> [EXERCISE BRIEF]: In the data below, begin at the line that has "June 25, 2025" and stop after the line that has "- spatie/laravel-permission (Role". Write those lines out again with "Laravel 10" replaced by "Laravel 11", leaving everything else unchanged.

[Collection entries]
[Start of section]
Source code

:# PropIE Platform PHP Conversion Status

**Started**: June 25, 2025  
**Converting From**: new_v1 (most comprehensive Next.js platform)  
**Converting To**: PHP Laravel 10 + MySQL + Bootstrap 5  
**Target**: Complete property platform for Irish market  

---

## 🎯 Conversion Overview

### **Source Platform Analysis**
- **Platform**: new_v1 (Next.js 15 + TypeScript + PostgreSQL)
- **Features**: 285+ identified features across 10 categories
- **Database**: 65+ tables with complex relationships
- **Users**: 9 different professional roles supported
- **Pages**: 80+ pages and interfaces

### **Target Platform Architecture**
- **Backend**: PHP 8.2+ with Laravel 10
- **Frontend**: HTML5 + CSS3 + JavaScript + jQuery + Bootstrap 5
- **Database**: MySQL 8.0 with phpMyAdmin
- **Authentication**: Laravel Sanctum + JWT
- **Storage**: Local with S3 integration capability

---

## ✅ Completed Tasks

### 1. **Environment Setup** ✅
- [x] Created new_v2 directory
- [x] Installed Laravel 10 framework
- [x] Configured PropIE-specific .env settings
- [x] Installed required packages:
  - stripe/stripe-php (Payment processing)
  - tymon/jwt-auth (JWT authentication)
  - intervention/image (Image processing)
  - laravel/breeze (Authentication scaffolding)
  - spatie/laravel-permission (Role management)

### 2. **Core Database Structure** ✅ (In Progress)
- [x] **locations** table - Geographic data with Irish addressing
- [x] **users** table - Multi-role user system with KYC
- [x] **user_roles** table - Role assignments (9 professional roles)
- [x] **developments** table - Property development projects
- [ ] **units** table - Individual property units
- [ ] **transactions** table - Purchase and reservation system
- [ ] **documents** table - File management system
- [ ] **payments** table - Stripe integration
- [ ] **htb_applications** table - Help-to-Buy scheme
[End of section]
[Start of section]
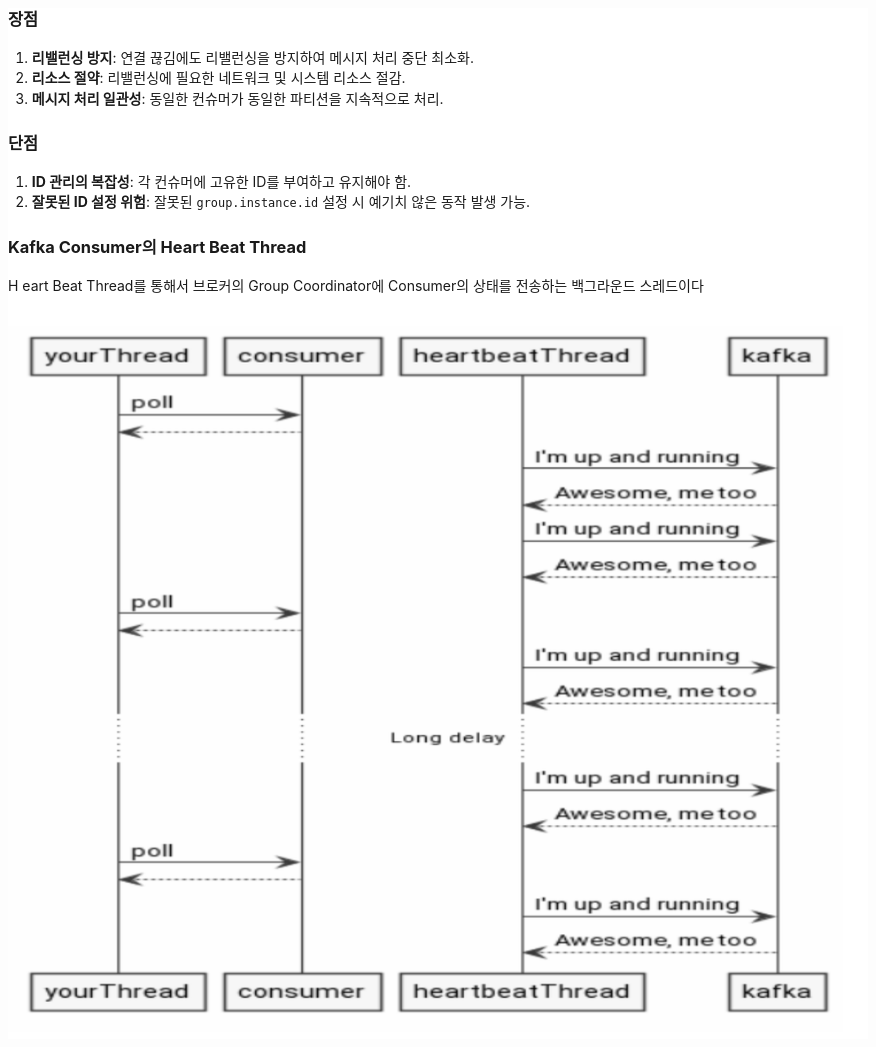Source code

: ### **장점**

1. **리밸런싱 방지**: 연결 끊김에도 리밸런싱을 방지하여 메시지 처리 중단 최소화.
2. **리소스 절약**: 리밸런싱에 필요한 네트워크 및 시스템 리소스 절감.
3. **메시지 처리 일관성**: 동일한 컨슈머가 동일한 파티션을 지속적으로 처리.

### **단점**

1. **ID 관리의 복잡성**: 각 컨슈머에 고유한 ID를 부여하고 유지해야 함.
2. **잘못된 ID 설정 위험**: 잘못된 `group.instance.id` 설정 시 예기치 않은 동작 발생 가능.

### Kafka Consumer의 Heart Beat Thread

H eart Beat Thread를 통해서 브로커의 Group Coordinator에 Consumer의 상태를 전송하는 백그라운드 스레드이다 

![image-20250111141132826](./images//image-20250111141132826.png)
[End of section]
> [EXPECTED ANSWER]:
**Started**: June 25, 2025  
**Converting From**: new_v1 (most comprehensive Next.js platform)  
**Converting To**: PHP Laravel 11 + MySQL + Bootstrap 5  
**Target**: Complete property platform for Irish market  

---

## 🎯 Conversion Overview

### **Source Platform Analysis**
- **Platform**: new_v1 (Next.js 15 + TypeScript + PostgreSQL)
- **Features**: 285+ identified features across 10 categories
- **Database**: 65+ tables with complex relationships
- **Users**: 9 different professional roles supported
- **Pages**: 80+ pages and interfaces

### **Target Platform Architecture**
- **Backend**: PHP 8.2+ with Laravel 11
- **Frontend**: HTML5 + CSS3 + JavaScript + jQuery + Bootstrap 5
- **Database**: MySQL 8.0 with phpMyAdmin
- **Authentication**: Laravel Sanctum + JWT
- **Storage**: Local with S3 integration capability

---

## ✅ Completed Tasks

### 1. **Environment Setup** ✅
- [x] Created new_v2 directory
- [x] Installed Laravel 11 framework
- [x] Configured PropIE-specific .env settings
- [x] Installed required packages:
  - stripe/stripe-php (Payment processing)
  - tymon/jwt-auth (JWT authentication)
  - intervention/image (Image processing)
  - laravel/breeze (Authentication scaffolding)
  - spatie/laravel-permission (Role management)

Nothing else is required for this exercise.